SOURCE EXCERPT =
####

To achieve the lowest possible latency and best throughput with minimal jitter, the platform supports the ability to pin critical threads to individual cpu cores. Generally speaking, the best performance for an application will be achieved when:

  • All application threads can be affinitized to the same processor socket (sharing the same L3 cache),
  • Memory for the process is affinitized to the above socket (to avoid remote numa node access),
  • Critical threads are pinned to their own cpu core and are set to busy spin rather than sleep or block (to avoid context switches),
  • Hyperthreading is disabled (to avoid threads being scheduled onto the same physical core as a busy thread). 

Benefits of thread affinitization

Pinning a thread to a particular cpu ensures that the os won’t reschedule the thread to another core and incur a context switch that would force the thread to reload its working state from memory and result in jitter. When all critical threads in the processing pipeline are pinned to their own cpu and busy spinning, the os scheduler is less likely to schedule another thread onto that core, keeping that threads processor caches hot.

NUMA Considerations

As an in memory computing platform, X application's primary storage mechanism is memory. Consequently, from a Von Neumman Bottleneck perspective the platform will operate best when the processor is as close to its in memory state as possible. On NUMA (Non Uniform Memory Architectures) machines, this means pinning the application memory used to same processor as 

The goal of NUMA pinning is to ensure that processor threads are operating on memory that is physically closest to them:

  • Making sure threads execute on a core closest to the memory allocated to the process decreases memory access time for a thread to access state from main memory. 
  • When 2 threads are collaborating within the process, say passing a message from one thread to another, pinning ensures the minimum memory distance for the receiving thread.

Hyper Threading Considerations

When a machine has enough cpu capacity, it is generally best to disable hyper threading. When hyper threading is enabled each logical cpu will share the physical core's cpu caches which means that there is less cache space available per logical process.

####

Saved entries
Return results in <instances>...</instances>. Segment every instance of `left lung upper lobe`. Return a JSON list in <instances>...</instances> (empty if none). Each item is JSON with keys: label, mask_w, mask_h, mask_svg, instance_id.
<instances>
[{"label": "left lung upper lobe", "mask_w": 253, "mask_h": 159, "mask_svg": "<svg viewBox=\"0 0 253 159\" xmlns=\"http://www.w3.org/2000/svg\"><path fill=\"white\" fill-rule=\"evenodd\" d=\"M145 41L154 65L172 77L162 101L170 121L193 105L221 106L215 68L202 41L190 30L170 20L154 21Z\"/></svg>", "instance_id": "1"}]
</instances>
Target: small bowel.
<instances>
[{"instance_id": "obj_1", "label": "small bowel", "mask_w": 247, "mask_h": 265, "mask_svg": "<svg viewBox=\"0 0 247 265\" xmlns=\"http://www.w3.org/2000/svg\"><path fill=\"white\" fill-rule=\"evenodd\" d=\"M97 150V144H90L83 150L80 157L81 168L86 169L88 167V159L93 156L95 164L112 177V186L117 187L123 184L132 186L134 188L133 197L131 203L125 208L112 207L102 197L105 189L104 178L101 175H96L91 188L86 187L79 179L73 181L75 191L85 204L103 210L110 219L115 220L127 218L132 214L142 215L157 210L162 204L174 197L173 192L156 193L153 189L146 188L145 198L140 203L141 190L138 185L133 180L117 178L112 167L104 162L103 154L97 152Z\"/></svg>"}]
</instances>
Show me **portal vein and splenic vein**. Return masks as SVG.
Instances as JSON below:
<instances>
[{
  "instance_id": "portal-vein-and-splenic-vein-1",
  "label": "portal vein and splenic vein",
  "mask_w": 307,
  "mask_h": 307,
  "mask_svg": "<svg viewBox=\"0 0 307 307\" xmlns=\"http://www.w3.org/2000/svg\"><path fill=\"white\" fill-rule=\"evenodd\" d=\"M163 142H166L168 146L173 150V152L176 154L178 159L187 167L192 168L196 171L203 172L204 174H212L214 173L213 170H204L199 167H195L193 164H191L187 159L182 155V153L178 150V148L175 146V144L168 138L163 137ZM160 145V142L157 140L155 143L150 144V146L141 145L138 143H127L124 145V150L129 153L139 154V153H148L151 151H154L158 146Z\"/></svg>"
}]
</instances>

####

THINGS TO DO =
a - Answer these questions using the excerpt on thread pinning:
(i) What should critical threads be set to do instead of sleeping or blocking?
(ii) What does pinning a thread to a particular cpu ensure that the os won't do?
(iii) When hyper threading is enabled, what does each logical cpu share?
b - Reproduce the stretch of the excerpt on thread pinning from "Hyper Threading Considerations" through "per logical process.".
c - Please carry the excerpt on thread pinning forward from its last sentence with the next part.

ANSWERS PROVIDED =
a -
(i) Busy spin.
(ii) Reschedule the thread to another core.
(iii) The physical core's cpu caches.

b -
Hyper Threading Considerations

When a machine has enough cpu capacity, it is generally best to disable hyper threading. When hyper threading is enabled each logical cpu will share the physical core's cpu caches which means that there is less cache space available per logical process.

c -
Configuring Affinitization

To effectively optimize an application via affinitization 

Determining CPU Layout

The cpu layout is machine dependent. Before configuring cpu affinity masks it is thus necessary to determine the cpu layout on the target machine. Talon includes a utility class, UtlThread, that can be run to assist with this:

which will produce output similar to the following

0: CpuInfo{socketId=0, coreId=0, threadId=0}
1: CpuInfo{socketId=1, coreId=0, threadId=0}
2: CpuInfo{socketId=0, coreId=8, threadId=0}
3: CpuInfo{socketId=1, coreId=8, threadId=0}
4: CpuInfo{socketId=0, coreId=2, threadId=0}
5: CpuInfo{socketId=1, coreId=2, threadId=0}
6: CpuInfo{socketId=0, coreId=10, threadId=0}
7: CpuInfo{socketId=1, coreId=10, threadId=0}
8: CpuInfo{socketId=0, coreId=1, threadId=0}
9: CpuInfo{socketId=1, coreId=1, threadId=0}
10: CpuInfo{socketId=0, coreId=9, threadId=0}
11: CpuInfo{socketId=1, coreId=9, threadId=0}
12: CpuInfo{socketId=0, coreId=0, threadId=1}
13: CpuInfo{socketId=1, coreId=0, threadId=1}
14: CpuInfo{socketId=0, coreId=8, threadId=1}
15: CpuInfo{socketId=1, coreId=8, threadId=1}
16: CpuInfo{socketId=0, coreId=2, threadId=1}
17: CpuInfo{socketId=1, coreId=2, threadId=1}
18: CpuInfo{socketId=0, coreId=10, threadId=1}
19: CpuInfo{socketId=1, coreId=10, threadId=1}
20: CpuInfo{socketId=0, coreId=1, threadId=1}
21: CpuInfo{socketId=1, coreId=1, threadId=1}
22: CpuInfo{socketId=0, coreId=9, threadId=1}
23: CpuInfo{socketId=1, coreId=9, threadId=1}

In the above we can see:

  • The machine has 23 logical cpus (0 through 23)
  • There are two processor sockets (socketId=1, socketId=2)
  • There are 12 physical cores total ... 6 physical cores per socket (coreIds  0, 1, 2, 8, 9 and 10)
  • Hyper threading is enabled and there are two threads per socke (threadId=1, threadId=2)

Configuring CPU Affinities

CPU Affinity Mask Format

Thread affinities are configured by supplying a mask that that indicates the cores on which a thread can run. The mask can either be a long bit mask of logical cpu or a square bracket enclosed comma separated list enumerating the logical cpus to which to a thread should be affinitized. The latter format is recommended as it is easier to read. 

Examples:

  • "0" no affinity specified (0x0000)
  • "[]" no affinity specified
  • "1" specifies logical cpu 0 (0x0001)
  • "[0]" specifies logical cpu 0
  • "4" specifies logical cpu 2 (0x0100)
  • "[2]" list specifying logical cpu 2
  • "6" mask specifying logical cpu 1 and 2 (0x0110)
  • "4294967296" specifies logical cpu 32  (0x1000 0000 0000 0000 0000 0000 0000 0000)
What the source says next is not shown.